Study text
BEGIN

For example, in 2024 FDA published a new guidance document “Addressing Misinformation About Medical Devices and Prescription Drugs.” While working to ensure that truthful medical product information is available to prescribers and patients has been a longstanding priority for FDA—and with the rapid evolution of electronic communication on medical products by manufacturers and third parties alike being brought into focus in recent years (each topics of this recently published guidance)—the specific focus and framing with respect to “misinformation” may have been a reflection of one of Commissioner Robert Califf’s stated priorities while at FDA.
FDA continued its work elsewhere in the drug promotion space in 2024, which will no doubt remain an area of interest in 2025. Notably, FDA finalized “Communications from Firms to Health Care Providers Regarding Scientific Information on Unapproved Uses of Approved/Cleared Medical Products,” following a 2023 draft guidance on the same topic. While the final guidance included a handful of notable shifts in content, the overall policy of clarifying a zone of nonenforcement from FDA for certain unapproved uses of approved medical products remains unspecified. Among other things, enforcement activities from FDA in coming years may shed a light on the size of this zone and the impact of working close to its boundaries.
In 2024, FDA also continued its work on drug and biologic regulation: for example, in the nonprescription drug product space, FDA finalized a long-awaited regulation establishing a pathway for approving nonprescription drugs with added safety measures known as Additional Conditions for Nonprescription Use (ACNUs). As we previously wrote, we may begin to see how industry and FDA will implement this pathway and the extent to which this rule may broaden the nonprescription drug market.

END

Records

BEGIN

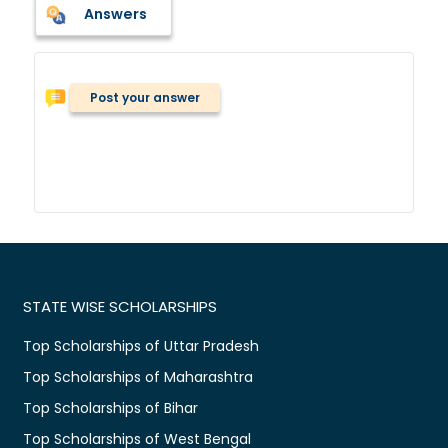
Answers
Post your answer
STATE WISE SCHOLARSHIPS
Top Scholarships of Uttar Pradesh
Top Scholarships of Maharashtra
Top Scholarships of Bihar
Top Scholarships of West Bengal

END

Brief A
Reproduce the passage on FDA's 2024 work from "In 2024, FDA" to "nonprescription drug market.", copying it exactly.
Brief B
Based on the passage on FDA's 2024 work, decide whether each statement agrees with it. Answer yes or no, and quote the words that decide it. (i) In 2024, FDA published a guidance document on misinformation about medical devices and prescription drugs. (ii) The finalized guidance on firms' communications to health care providers followed a draft guidance issued in 2022. (iii) FDA finalized a regulation establishing a pathway for approving nonprescription drugs with added safety measures.

Reply A
In 2024, FDA also continued its work on drug and biologic regulation: for example, in the nonprescription drug product space, FDA finalized a long-awaited regulation establishing a pathway for approving nonprescription drugs with added safety measures known as Additional Conditions for Nonprescription Use (ACNUs). As we previously wrote, we may begin to see how industry and FDA will implement this pathway and the extent to which this rule may broaden the nonprescription drug market.

Reply B
(i) Yes: "in 2024 FDA published a new guidance document “Addressing Misinformation About Medical Devices and Prescription Drugs.”"
(ii) No: "following a 2023 draft guidance on the same topic"
(iii) Yes: "FDA finalized a long-awaited regulation establishing a pathway for approving nonprescription drugs with added safety measures"